Muslim Storytelling Event Explores the Muslim Experience in Quebec
Community Groups Together to Talk about Bomb Threats Made
Zahraa Sbaiti smiled shyly as she began speaking, unsure of where to begin. She chuckled quietly, giving the impression of a timid individual—hesitant, reserved. In the next half hour, the earnest listeners found out that the fine arts student was actually none of these things.
“It was 2013, when Pauline Marois ran the whole campaign focused on the veil,” she began. “That’s when I first started getting verbally assaulted in the street.”
On Thursday, Muslims and non-Muslims alike gathered for a storytelling project where people from all walks of life could hear everyday stories about being a Muslim in Quebec. Gathered in small groups, participants were given the opportunity to talk to each other and ask questions about the Muslim faith. The project was launched in response to the bomb threat that happened March 1 at Concordia, made against the Muslim community at Concordia.
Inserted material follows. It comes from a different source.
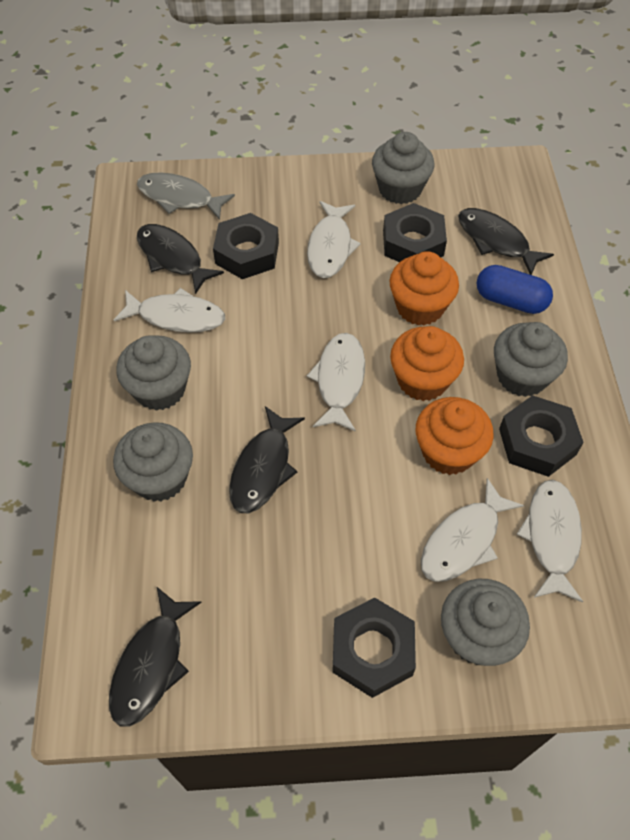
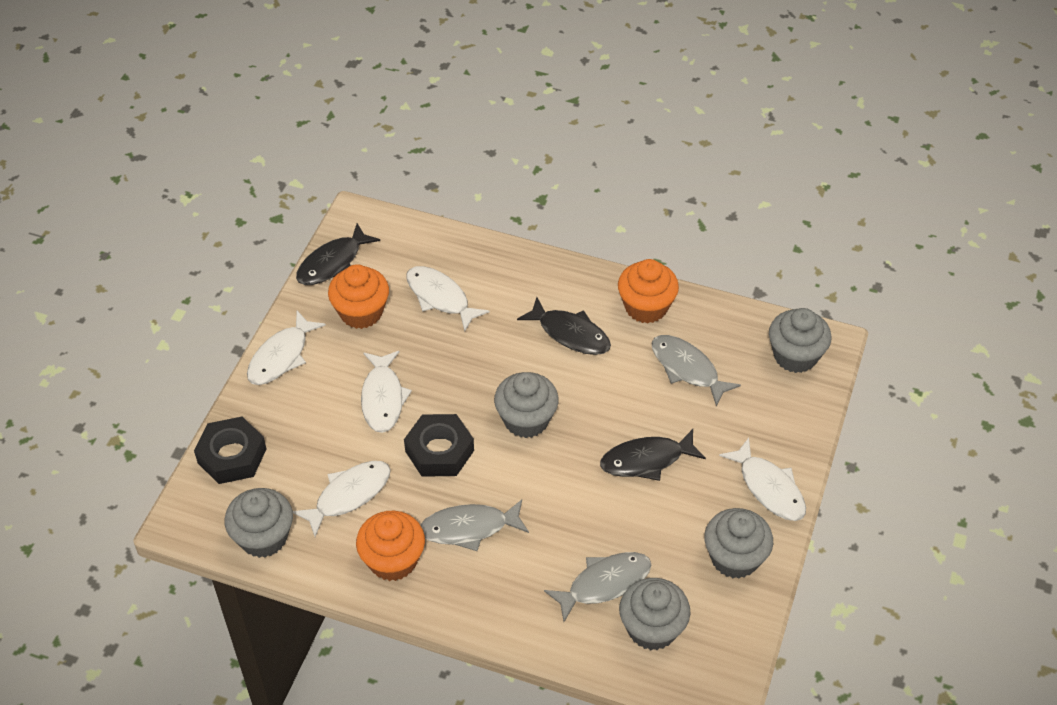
black fish: [109,587,202,727] [137,224,224,294] [229,406,305,513] [458,208,554,275] = 4 -> [296,223,380,285] [517,297,611,355] [600,429,706,481] = 3
black nut: [213,213,279,279] [332,597,416,698] [383,203,447,262] [499,395,584,477] = 4 -> [194,417,266,484] [404,414,474,477] = 2
blue capsule: [477,265,553,314] = 1 -> none = 0
grey fish: [137,172,235,220] = 1 -> [420,499,529,551] [544,552,651,622] [652,335,741,407] = 3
“After the bomb threat, I felt a terrible, dark, sick, feeling,” said Brenda Keesal, one of the event organizers. “So I sent an email out to some activist friends and in two days we started making a plan for this storytelling.”
The forum sponsored by Concordia’s Muslim Student Association is styled similarly to an ongoing activity that Keesal has hosted at her family cafe, Kokinos. For a year and a half, she has hosted sessions where groups of people can share their stories around a table, free of technology and judgement.
“Subconsciously, I really wanted to tell my story,” shared Salsabil Zayed, an industrial engineering student at Concordia at the event. “The emotion has been building up for a long time and I guess that I really wanted to let this out and I just never really had the opportunity.“
Being a Muslim in Quebec
A 2016 statistical report by Environics Institute for Survey Research on the Muslim population in Canada found that the majority of Muslims “stand out as being among the proudest of Canadians, but they almost universally express satisfaction with the general direction of the country.” Seventy-two per cent find both religion and country to be important to their identity.
Zahraa Sbaiti expressed this sense of identity through her art. One of her most unique pieces, is a self portrait featuring a fleur de lys, the provincial symbol of Quebec, on her hijab. The art piece was displayed last November at the Musée national des beaux-arts du Québec, alongside work from 10 local Muslim artists.
Though the showcase may have been an accomplishment worth celebrating, it was not without controversy. Sbaiti explained how the fear of a negative reaction surrounding the artwork forced the museum into avoiding advertising until the exhibit was unveiled. She even remembered a fellow art student who questioned her expression of identity and demanded an explanation that suited her.
“The thing is I was born here and I have two cultures,” explained Sbaiti. “In Canada there are people who are vegetarians, who are allergic to alcohol and don’t do things that I don’t do. Why can’t I be seen the way that they are?”
Thirty-five per cent of Muslims identify the top issues facing the community as discrimination, stereotyping by the media and their public safety according to statistics from Environics Institute for Survey Research. For Sbaiti, it’s a risk she takes every time she leaves the house. She knows the feeling of dread every time a person yells at her to go back to her own country or tells her that she doesn’t belong here.
“I use my art to attack my intimidators,” she explained. “If I remove my hijab because I am afraid of them, I’m giving up.”
Asking Tough Questions
Aside from the sharing, listeners were given the opportunity to ask questions about the Muslim faith. Among questions about prayer and belief, were questions about the hijab and popular misconceptions about the reason that they are worn.
One attendee and member of the MSA discussed her reason for wearing it as a completely independent decision.
“People make this assumption that I’m wearing it because a man is making me, but in reality my father who is Muslim was neutral about it and my mother was very against it,” she pointed out. “When I started wearing it, she even asked if it was a man who was making me wear it. I actually got push back from my whole family.”
Organizer Anwar Alhjooj is the coordinator of the Montreal City Mission which handles social justice and poverty programs. Having assisted many refugees and newcomers to Canada, Alhjooj found that a lot of the ignorance surrounding the Muslim faith comes from a lack of education and interaction with “the other.”
“They don’t approach their [Muslim] neighbours and learn about their traditions,” he explained. “We want to give people this feeling that we are the same. We have the same problems, we have the same challenges. We want to be an active part of this society.
“We want to know others and we want them to know us.”